Piaget établit le paradoxe que, pour être unique, il faut être avec les autres.
Empathie
L’empathie est la capacité de percevoir et de comprendre les états mentaux de l’autre personne. C’est une condition indispensable pour le développement social et elle est profondément enracinée dans notre cerveau.
Theodor Lipps fut le premier à développer le concept d’empathie. Il l’a appliqué initialement à l’expérience esthétique face à une œuvre et à proposer d’établir la relation entre l’artiste et son œuvre.
En psychologie et en neurosciences, le terme se réfère à « la capacité de percevoir, imaginer et comprendre directement l’état mental et le comportement de l’Autre » ; c’est, dans le fond, se mettre à la place de l’Autre. L’empathie permet de reconnaître l’Autre comme Semblable.
L’incapacité de reconnaître chez l’Autre une émotion correspond à l’incapacité de l’éprouver soi-même.
L’empathie ne consiste pas seulement à percevoir l’émotion chez l’Autre, mais aussi de pouvoir aussi simuler la sensation.
Le cerveau masculin montre une capacité empathique plus petite que le cerveau féminin.
D’autres penseurs qui ont étudié à fond le phénomène de l’empathie sont : Edith Stein, S. M. Avenanti, V. Betty.
Aujourd’hui, l’empathie est un terme fortement en relation avec les cellules cérébrales en miroir. L’empathie peut se cultiver par une éducation adéquate.
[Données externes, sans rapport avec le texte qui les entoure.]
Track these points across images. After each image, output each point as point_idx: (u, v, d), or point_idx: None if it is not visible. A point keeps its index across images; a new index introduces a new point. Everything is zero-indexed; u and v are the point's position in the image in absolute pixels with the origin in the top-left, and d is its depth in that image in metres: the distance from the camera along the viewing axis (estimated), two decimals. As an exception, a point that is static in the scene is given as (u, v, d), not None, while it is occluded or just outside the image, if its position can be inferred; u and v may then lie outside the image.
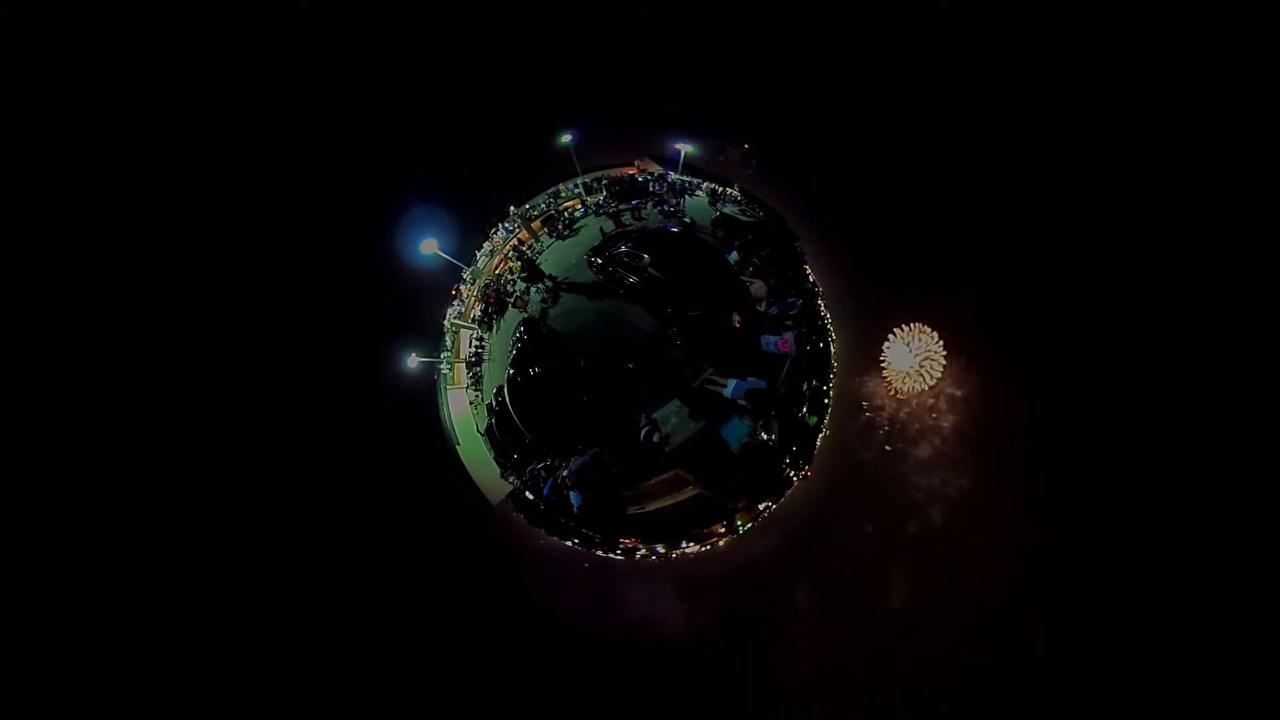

L’empathie est une faculté de l’inconscient vital, une forme de résonance neurologique de cohérence avec l’identité de l’Autre ; elle est une capacité visionnaire dans laquelle participe tardivement la conscience.
Epiphanie de la rencontre
Le philosophe Emmanuel Levinas a révélé la forme de lien la plus élevée, « le regard dans les yeux » ; l’extase de la fusion avec l’autre ; il s’agit d’arriver à être un avec l’autre. La relation humaine n’est pas asymétrique comme dans l’empathie. C’est un lien réciproque avec l’Autre-infini », avec l’étranger qu’on ne connait jamais vraiment totalement.
L’Autre accueille et est accueilli à son tour, réciproquement, face à face ; c’est l’approche absolue dans le monde privé de l’étranger. Par un regard, les deux atteignent l’union du sacré dans un acte d’épiphanie et d’extase.
Levinas, à mon avis, à décrit le niveau le plus évolué dans l’échelle du lien.
Synthèse de l’échelle évolutive du lien
Individualisme anarchique (Max Weber, Fritz Perls) : Je suis moi face à l’autre et au cosmos.
Personnalisme et collectivisme (Staline, Hitler) : Écouter ma voix à travers le masque. Danger d’informations fausses ou toxiques. Leadership autoritaire.
Priorité du « nous » et du dialogue.Nutrition réciproque de l’identité avec l’Autre (Jean Piaget, Psychologie et épistémologie de l’identité) : permet l’expression des potentiels.
Empathie (T. Lipps, Edith Stein) : Se mettre à la place de l’autre.
Épiphanie de la rencontre (Emmanuel Levinas) : Unir le sacré de soi-même avec le sacré de l’Autre.
Note : à partir du quatrième point de l’échelle évolutive du lien, commence le progrès des relations entre les hommes. Les trois premiers échelons sont dissociés et hautement destructeurs. Les suivants sont intégrateurs. Ces niveaux de liens intégrateurs sont stimulés par le Système Biodanza.